Summer Comes Gently to the Baltic (The European Magazine 5/95)
As capital cities go, Mariehamn is on the quiet side of peaceful. It sits, minding its own business, on the largest of the 6,500 Åland islands, where the Gulf of Bothnia meets the Baltic Sea midway between Sweden and Finland.
Even this most metropolis, where most of the 24,000 Ålanders are concentrated, bursts into life during the summer, when the islands become a mecca for well-to-do Swedes and Swedish-speaking Finns. So I decided to escape to Kökar at the southwester corner of the archipelago. I boarded the ferry for the three-hour journey and sat back, waiting for total tranquillity to descend.
Sitting opposite me on the wooden benches was a friendly group of ruddy-faced bearded men. Suddenly they burst loudly into song: “A miracle happens every spring when life begins after its winter dream.”
I had fallen into the company of the Mariehamn Men’s Chorus.
“When light is playing, the earth steams and frozen water becomes a stream,” they continued, under the fervent direction of an earnest conductor who had sprung to the head of the small passenger compartment.

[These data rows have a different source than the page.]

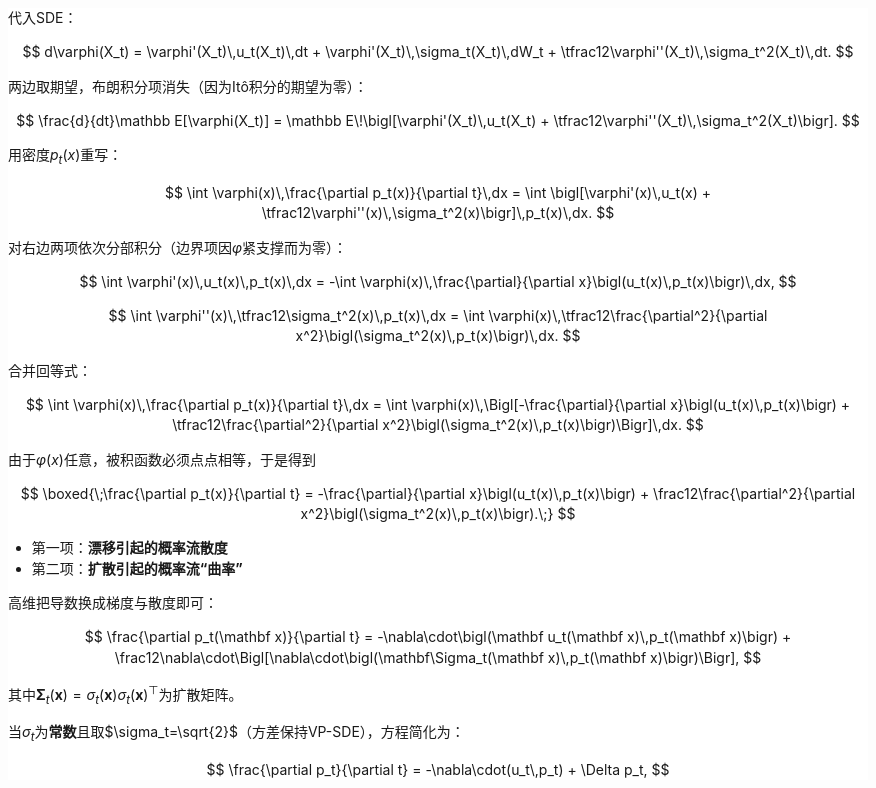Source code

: 代入SDE：

$$
d\varphi(X_t) = \varphi'(X_t)\,u_t(X_t)\,dt + \varphi'(X_t)\,\sigma_t(X_t)\,dW_t + \tfrac12\varphi''(X_t)\,\sigma_t^2(X_t)\,dt.
$$

两边取期望，布朗积分项消失（因为Itô积分的期望为零）：

$$
\frac{d}{dt}\mathbb E[\varphi(X_t)] = \mathbb E\!\bigl[\varphi'(X_t)\,u_t(X_t) + \tfrac12\varphi''(X_t)\,\sigma_t^2(X_t)\bigr].
$$

用密度$p_t(x)$重写：

$$
\int \varphi(x)\,\frac{\partial p_t(x)}{\partial t}\,dx = \int \bigl[\varphi'(x)\,u_t(x) + \tfrac12\varphi''(x)\,\sigma_t^2(x)\bigr]\,p_t(x)\,dx.
$$

对右边两项依次分部积分（边界项因$\varphi$紧支撑而为零）：

$$
\int \varphi'(x)\,u_t(x)\,p_t(x)\,dx = -\int \varphi(x)\,\frac{\partial}{\partial x}\bigl(u_t(x)\,p_t(x)\bigr)\,dx,
$$

$$
\int \varphi''(x)\,\tfrac12\sigma_t^2(x)\,p_t(x)\,dx = \int \varphi(x)\,\tfrac12\frac{\partial^2}{\partial x^2}\bigl(\sigma_t^2(x)\,p_t(x)\bigr)\,dx.
$$

合并回等式：

$$
\int \varphi(x)\,\frac{\partial p_t(x)}{\partial t}\,dx = \int \varphi(x)\,\Bigl[-\frac{\partial}{\partial x}\bigl(u_t(x)\,p_t(x)\bigr) + \tfrac12\frac{\partial^2}{\partial x^2}\bigl(\sigma_t^2(x)\,p_t(x)\bigr)\Bigr]\,dx.
$$

由于$\varphi(x)$任意，被积函数必须点点相等，于是得到


$$
\boxed{\;\frac{\partial p_t(x)}{\partial t} = -\frac{\partial}{\partial x}\bigl(u_t(x)\,p_t(x)\bigr) + \frac12\frac{\partial^2}{\partial x^2}\bigl(\sigma_t^2(x)\,p_t(x)\bigr).\;}
$$

- 第一项：**漂移引起的概率流散度**  
- 第二项：**扩散引起的概率流“曲率”**  

高维把导数换成梯度与散度即可：

$$
\frac{\partial p_t(\mathbf x)}{\partial t} = -\nabla\cdot\bigl(\mathbf u_t(\mathbf x)\,p_t(\mathbf x)\bigr) + \frac12\nabla\cdot\Bigl[\nabla\cdot\bigl(\mathbf\Sigma_t(\mathbf x)\,p_t(\mathbf x)\bigr)\Bigr],
$$

其中$\mathbf\Sigma_t(\mathbf x)=\sigma_t(\mathbf x)\sigma_t(\mathbf x)^\top$为扩散矩阵。

当$\sigma_t$为**常数**且取$\sigma_t=\sqrt{2}$（方差保持VP-SDE），方程简化为：

$$
\frac{\partial p_t}{\partial t} = -\nabla\cdot(u_t\,p_t) + \Delta p_t,
$$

And so began the slow, quirky Åland rhythm of things. During a break in the singing I spoke to the choir leader, Knut Grüssner, a music teacher from Mariehamn, He and his singers were en route to Kökar, population 300. Here I was taken under the wing of Tomas Dahlgren, who runs the island hotel with his father and had agreed to serve as my guide for the day.
I had intended to spend only a few hours on the islet before heading back to Mariehamn. How much, after all, could there be to see on Kökar?
“You’ll see a lot of birds,” a slightly jaded hotel clerk in Mariehamn had advised me.
But Dahlgren, an intense, former Hell’s Angel, insisted that I stay overnight as his guest so that I could enjoy the full Kökar experience.
First, my host took me on a whirlwind car tour on the main island of Kökar. We stopped at the island church, built in 1784, and walked through the tiny cemetery — populated with pirates, according to Dahlgren. Inside, I found the Mariehamn choir, in full-throated rehearsal: “The lark flies over the dark village, touching it with its wing. And paints the sound of a thousand bells, cirrus clouds against the blue sky.”
After a lunch of pike perch and potatoes back at the hotel, I was taken by skiff to the magical satellite island and ultimate hide-away of Kallspar, 0 kilometres and a topographical world away. No verdant expanses here, as on most of the larger islands — just plain, windswept feldspar. On this remote nugget of land, Dahlgren explained, the King of Sweden, Carl Gustaf, found the privacy he needed to cour his future queen. There are numerous beautiful holiday homes set into the Baltic side of the island, one belonging to Tove Jansson, the Swedo-Finnish author.
All the while, Dahlgren regaled me with his distinctive opinions on such things as the need for independence from Finland for the Ålands and the story of his conversion from Hell’s Angel to Kökar resident.
“When I was a Hell’s Angel, I was out there. Now I’m still out there,” he said, as the gulls circled overhead. And, in a weird Ålandish way, it made sense.